Em março de 2019, um homem realizou uma série de comentários preconceituosos na publicação de uma rádio local que anunciou a morte de um africano, vítima de um acidente de trânsito. Na postagem, o homem afirmou que o corpo do falecido poderia ser “jogado” em um rio que passa na cidade ou “levem embora, bota no frigorífico, pra não estragar”. O Ministério Público de Santa Catarina encaminhou denúncia contra o homem. Com base no inquérito policial do caso, o MP imputou a ele a prática do crime de discriminação e preconceito de raça, descrito no artigo 20 da Lei do Crime Racial.
O juízo da Vara Criminal da comarca de Concórdia julgou improcedente a denúncia, absolvendo o réu, sob entendimento de que o fato não constitui infração penal.
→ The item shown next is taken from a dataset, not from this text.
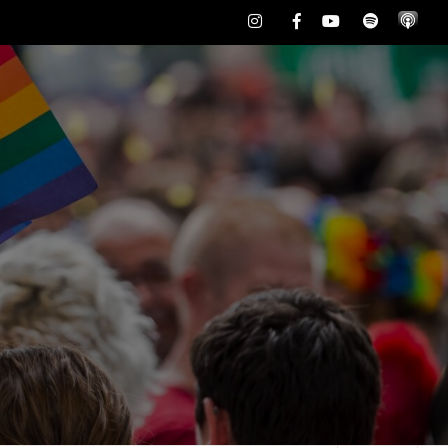
Instagram
Facebook
Youtube
Spotify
O MP interpôs recurso de apelação criminal contra a sentença proferida, alegando que havia provas suficientes para a condenação do réu. Nos autos, constava que o acusado foi ouvido na via policial e afirmou que os comentários que fez na publicação “não foi com má intenção ou mesmo por ser o falecido africano”. Alegou ainda que é nascido em uma cidade pequena e possui pouco estudo, “e o ‘povo da internet’ na época não entendeu direito o que falou, a sua opinião e caiu de pau em cima”. Em juízo, o acusado permaneceu em silêncio. O filho dele foi ouvido e afirmou que o pai “falou uma besteira por estar alcoolizado”.
O desembargador, relator da matéria, destacou que o relato do homem da fase extrajudicial é suficiente para compreender o preconceito que ele sentia, e que se manifestou em comentários discriminatórios. “Ao contrário do que alega, os moradores das cidades pequenas e interioranas respeitam a diferença entre os povos e as culturas, tanto é verdade que, entre inúmeros comentários à morte da vítima, apenas as opiniões do apelado que eram pejorativas e com o cunho humilhatório”, anotou.
O magistrado acrescentou que o ato “revela-se inequivocamente, um preconceito em relação à procedência nacional, pois a frase publicada contém raciocínio de que todo povo africano deveria ser tratado de forma desumana ou expulso do país”. O réu não possui antecedentes. A pena foi fixada em dois anos de reclusão em regime aberto, substituída por duas penas restritivas de direitos – prestação de serviços à comunidade e prestação pecuniária no valor de dois salários mínimos. A decisão da 3° Câmara Criminal do Tribunal de Justiça de Santa Catarina foi unânime.